[Stored records]
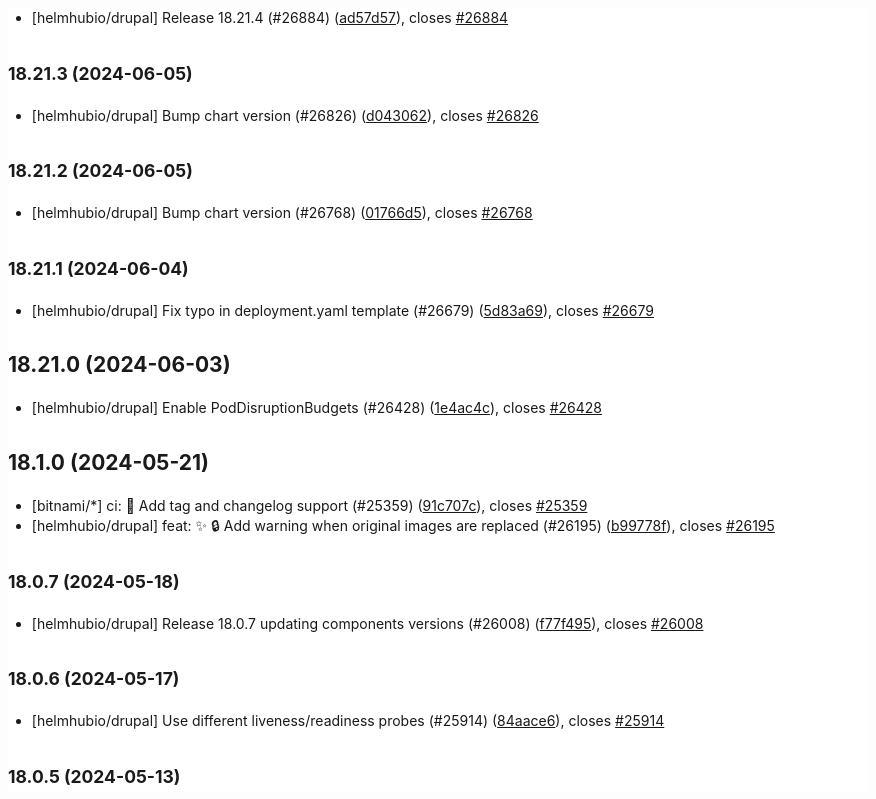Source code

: * [helmhubio/drupal] Release 18.21.4 (#26884) ([ad57d57](https://github.com/helmhub-io/charts/commit/ad57d571a069edbc036d121a91dd340c6dfeca98)), closes [#26884](https://github.com/helmhub-io/charts/issues/26884)

## <small>18.21.3 (2024-06-05)</small>

* [helmhubio/drupal] Bump chart version (#26826) ([d043062](https://github.com/helmhub-io/charts/commit/d04306223932c525c0df2b5b0f742366f5606e73)), closes [#26826](https://github.com/helmhub-io/charts/issues/26826)

## <small>18.21.2 (2024-06-05)</small>

* [helmhubio/drupal] Bump chart version (#26768) ([01766d5](https://github.com/helmhub-io/charts/commit/01766d58adf0c0e3f6e0ac3cb1dd6e5c06639953)), closes [#26768](https://github.com/helmhub-io/charts/issues/26768)

## <small>18.21.1 (2024-06-04)</small>

* [helmhubio/drupal] Fix typo in deployment.yaml template (#26679) ([5d83a69](https://github.com/helmhub-io/charts/commit/5d83a69dd3168a476a8edb9ea2d85c23b97cea13)), closes [#26679](https://github.com/helmhub-io/charts/issues/26679)

## 18.21.0 (2024-06-03)

* [helmhubio/drupal] Enable PodDisruptionBudgets (#26428) ([1e4ac4c](https://github.com/helmhub-io/charts/commit/1e4ac4c1c282b929665b92709291af2ace17d5f0)), closes [#26428](https://github.com/helmhub-io/charts/issues/26428)

## 18.1.0 (2024-05-21)

* [bitnami/*] ci: :construction_worker: Add tag and changelog support (#25359) ([91c707c](https://github.com/helmhub-io/charts/commit/91c707c9e4e574725a09505d2d313fb93f1b4c0a)), closes [#25359](https://github.com/helmhub-io/charts/issues/25359)
* [helmhubio/drupal] feat: :sparkles: :lock: Add warning when original images are replaced (#26195) ([b99778f](https://github.com/helmhub-io/charts/commit/b99778f3b2589709578f7453a9246d42af35dc32)), closes [#26195](https://github.com/helmhub-io/charts/issues/26195)

## <small>18.0.7 (2024-05-18)</small>

* [helmhubio/drupal] Release 18.0.7 updating components versions (#26008) ([f77f495](https://github.com/helmhub-io/charts/commit/f77f495aa3febd2b4406b450501ea61446e95089)), closes [#26008](https://github.com/helmhub-io/charts/issues/26008)

## <small>18.0.6 (2024-05-17)</small>

* [helmhubio/drupal] Use different liveness/readiness probes (#25914) ([84aace6](https://github.com/helmhub-io/charts/commit/84aace618fcf56f1f95d25ae93f9af085b64d0cc)), closes [#25914](https://github.com/helmhub-io/charts/issues/25914)

## <small>18.0.5 (2024-05-13)</small>
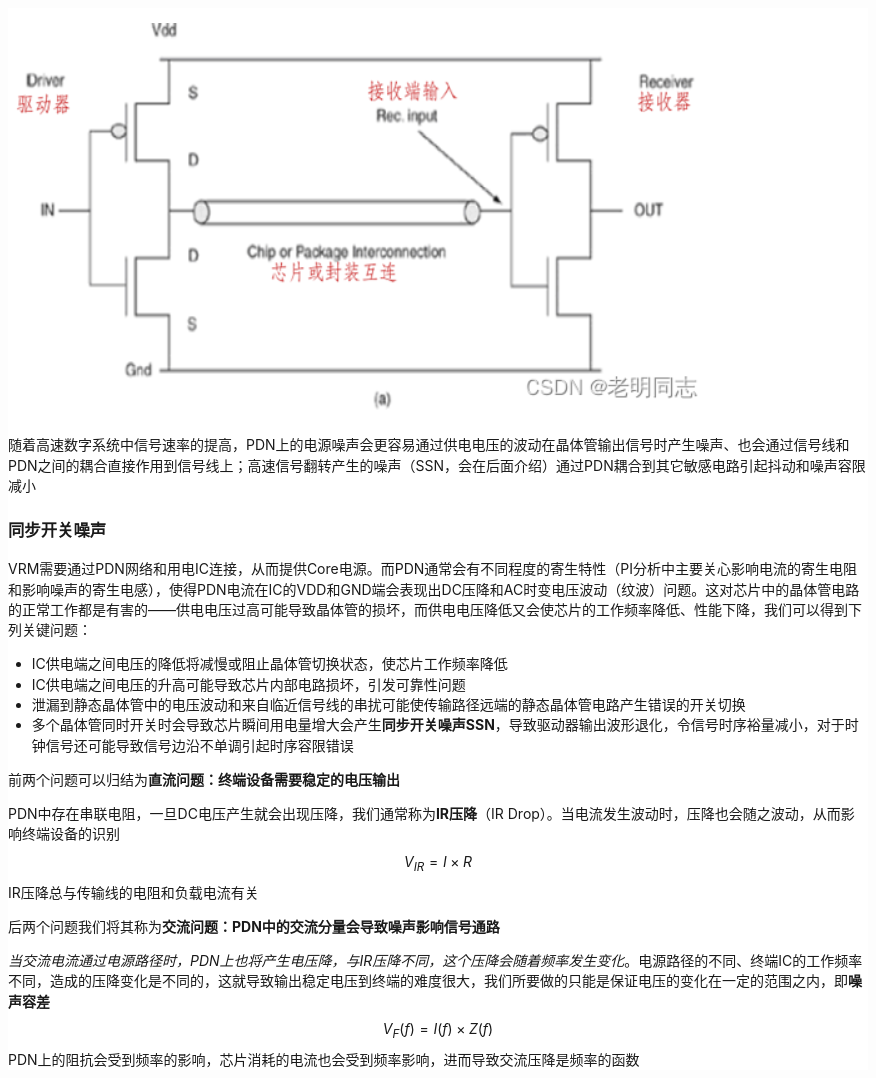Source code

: ![image-20221231125226717](电源完整性分析笔记1【概论】.assets/image-20221231125226717.png)

随着高速数字系统中信号速率的提高，PDN上的电源噪声会更容易通过供电电压的波动在晶体管输出信号时产生噪声、也会通过信号线和PDN之间的耦合直接作用到信号线上；高速信号翻转产生的噪声（SSN，会在后面介绍）通过PDN耦合到其它敏感电路引起抖动和噪声容限减小

### 同步开关噪声

VRM需要通过PDN网络和用电IC连接，从而提供Core电源。而PDN通常会有不同程度的寄生特性（PI分析中主要关心影响电流的寄生电阻和影响噪声的寄生电感），使得PDN电流在IC的VDD和GND端会表现出DC压降和AC时变电压波动（纹波）问题。这对芯片中的晶体管电路的正常工作都是有害的——供电电压过高可能导致晶体管的损坏，而供电电压降低又会使芯片的工作频率降低、性能下降，我们可以得到下列关键问题：

- IC供电端之间电压的降低将减慢或阻止晶体管切换状态，使芯片工作频率降低
- IC供电端之间电压的升高可能导致芯片内部电路损坏，引发可靠性问题
- 泄漏到静态晶体管中的电压波动和来自临近信号线的串扰可能使传输路径远端的静态晶体管电路产生错误的开关切换
- 多个晶体管同时开关时会导致芯片瞬间用电量增大会产生**同步开关噪声SSN**，导致驱动器输出波形退化，令信号时序裕量减小，对于时钟信号还可能导致信号边沿不单调引起时序容限错误

前两个问题可以归结为**直流问题：终端设备需要稳定的电压输出**

PDN中存在串联电阻，一旦DC电压产生就会出现压降，我们通常称为**IR压降**（IR Drop）。当电流发生波动时，压降也会随之波动，从而影响终端设备的识别
$$
V_{IR}=I\times R
$$
IR压降总与传输线的电阻和负载电流有关

后两个问题我们将其称为**交流问题：PDN中的交流分量会导致噪声影响信号通路**

*当交流电流通过电源路径时，PDN上也将产生电压降，与IR压降不同，这个压降会随着频率发生变化*。电源路径的不同、终端IC的工作频率不同，造成的压降变化是不同的，这就导致输出稳定电压到终端的难度很大，我们所要做的只能是保证电压的变化在一定的范围之内，即**噪声容差**
$$
V_{F}(f)=I(f)\times Z(f)
$$
PDN上的阻抗会受到频率的影响，芯片消耗的电流也会受到频率影响，进而导致交流压降是频率的函数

## REQUEST
Each line, beginning at the one that contains "PDN中存在串联电阻，一旦D" and continuing through the end of the records, must be written out exactly, first and last included.

## ANSWER BELOW
PDN中存在串联电阻，一旦DC电压产生就会出现压降，我们通常称为**IR压降**（IR Drop）。当电流发生波动时，压降也会随之波动，从而影响终端设备的识别
$$
V_{IR}=I\times R
$$
IR压降总与传输线的电阻和负载电流有关

后两个问题我们将其称为**交流问题：PDN中的交流分量会导致噪声影响信号通路**

*当交流电流通过电源路径时，PDN上也将产生电压降，与IR压降不同，这个压降会随着频率发生变化*。电源路径的不同、终端IC的工作频率不同，造成的压降变化是不同的，这就导致输出稳定电压到终端的难度很大，我们所要做的只能是保证电压的变化在一定的范围之内，即**噪声容差**
$$
V_{F}(f)=I(f)\times Z(f)
$$
PDN上的阻抗会受到频率的影响，芯片消耗的电流也会受到频率影响，进而导致交流压降是频率的函数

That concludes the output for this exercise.